Mme Gbowee, qui se trouve aux Etats-Unis pour présenter un livre, a appris la décision du comité Nobel par des textos reçus au terme d'un vol de nuit entre San Francisco et New York.

Le prix Nobel de la paix a été attribué conjointement vendredi matin, pour la première fois de son histoire, à trois femmes : Mme Gbowee, la présidente libérienne Ellen Johnson Sirleaf et la journaliste Yéménite Tawakkol Karman. Leymah Gbowee, "guerrière de la paix", est à l'origine d'un mouvement pacifique qui a contribué, notamment à l'aide d'une "grève du sexe", à mettre fin à la deuxième guerre civile au Liberia en 2003.
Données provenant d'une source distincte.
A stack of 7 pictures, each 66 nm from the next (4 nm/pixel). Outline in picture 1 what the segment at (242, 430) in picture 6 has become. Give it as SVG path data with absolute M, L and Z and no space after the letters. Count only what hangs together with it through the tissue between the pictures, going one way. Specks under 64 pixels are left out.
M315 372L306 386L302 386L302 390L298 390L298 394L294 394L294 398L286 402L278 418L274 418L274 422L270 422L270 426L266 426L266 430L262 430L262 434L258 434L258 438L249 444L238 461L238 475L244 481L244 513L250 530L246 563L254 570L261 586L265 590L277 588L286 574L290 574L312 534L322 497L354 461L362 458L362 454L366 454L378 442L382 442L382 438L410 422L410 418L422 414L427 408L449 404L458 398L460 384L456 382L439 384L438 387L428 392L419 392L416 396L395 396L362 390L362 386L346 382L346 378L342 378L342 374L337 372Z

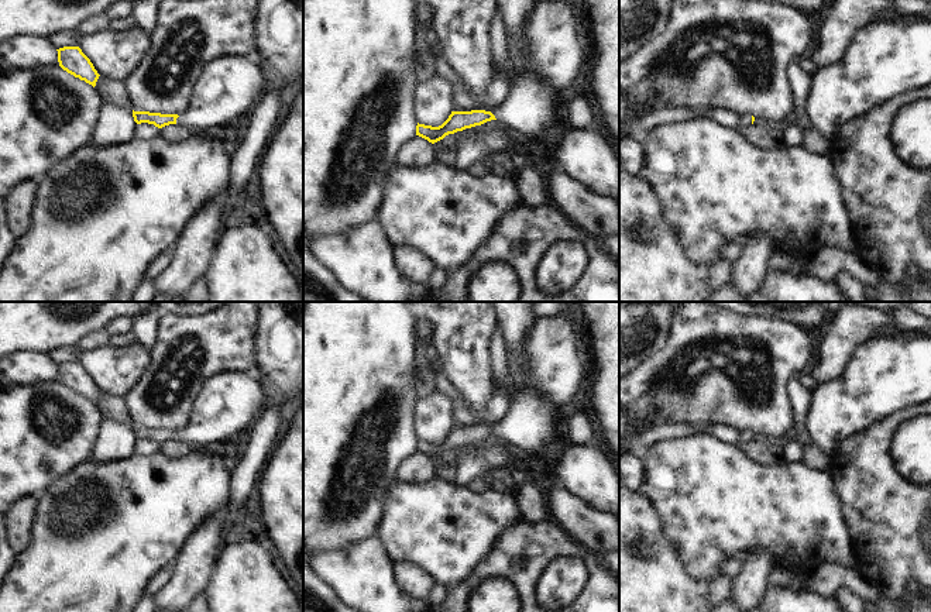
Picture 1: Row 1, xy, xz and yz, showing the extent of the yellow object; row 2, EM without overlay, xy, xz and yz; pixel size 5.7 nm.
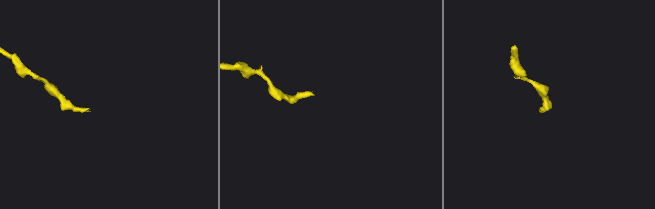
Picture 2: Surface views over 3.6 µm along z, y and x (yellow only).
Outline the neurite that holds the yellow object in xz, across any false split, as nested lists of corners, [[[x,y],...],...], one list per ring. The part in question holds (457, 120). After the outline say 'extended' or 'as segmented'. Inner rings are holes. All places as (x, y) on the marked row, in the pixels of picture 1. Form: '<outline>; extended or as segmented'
[[[497,0],[498,11],[501,13],[502,23],[506,31],[508,45],[513,48],[511,56],[516,59],[509,66],[509,93],[502,103],[494,107],[492,111],[471,110],[471,111],[451,111],[449,118],[439,127],[419,124],[416,126],[416,135],[434,144],[449,134],[463,131],[475,126],[481,126],[491,120],[499,120],[506,127],[530,138],[539,138],[546,128],[556,124],[556,116],[563,113],[563,103],[566,99],[560,94],[532,65],[528,42],[523,37],[525,21],[536,4],[535,0]]]; extended

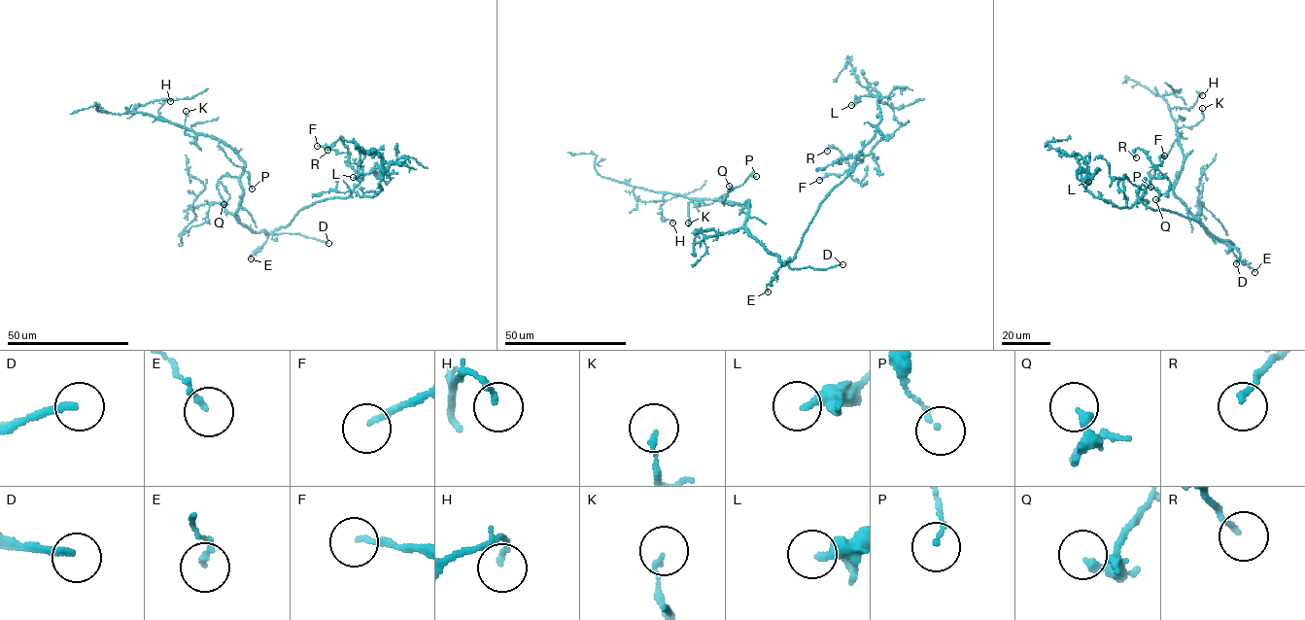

Elle a jugé que le prix était "une reconnaissance" que les femmes ont maintenant leur "mot à dire. Plus personne ne pourra plus minimiser notre rôle désormais".

"Je pense que le monde a reconnu le rôle, l'intelligence et la contribution des femmes", a poursuivi cette mère de famille de 39 ans, assurant qu'elle allait poursuivre ses activités.

Mais l'attribution du Nobel n'est pas du goût de tous, au Libéria, à quelques jours d'un scrutin clef. George Weah et Winston Tubman, chefs de file de l'opposition au Libéria, ont estimé vendredi que la présidente Ellen Johnson-Sirleaf ne méritait pas le Nobel de la paix 2011, jugeant l'attribution de ce prix comme une ingérence dans les affaires intérieures alors que Johnson-Sirleaf brigera un second mandat à la tête du Libéria.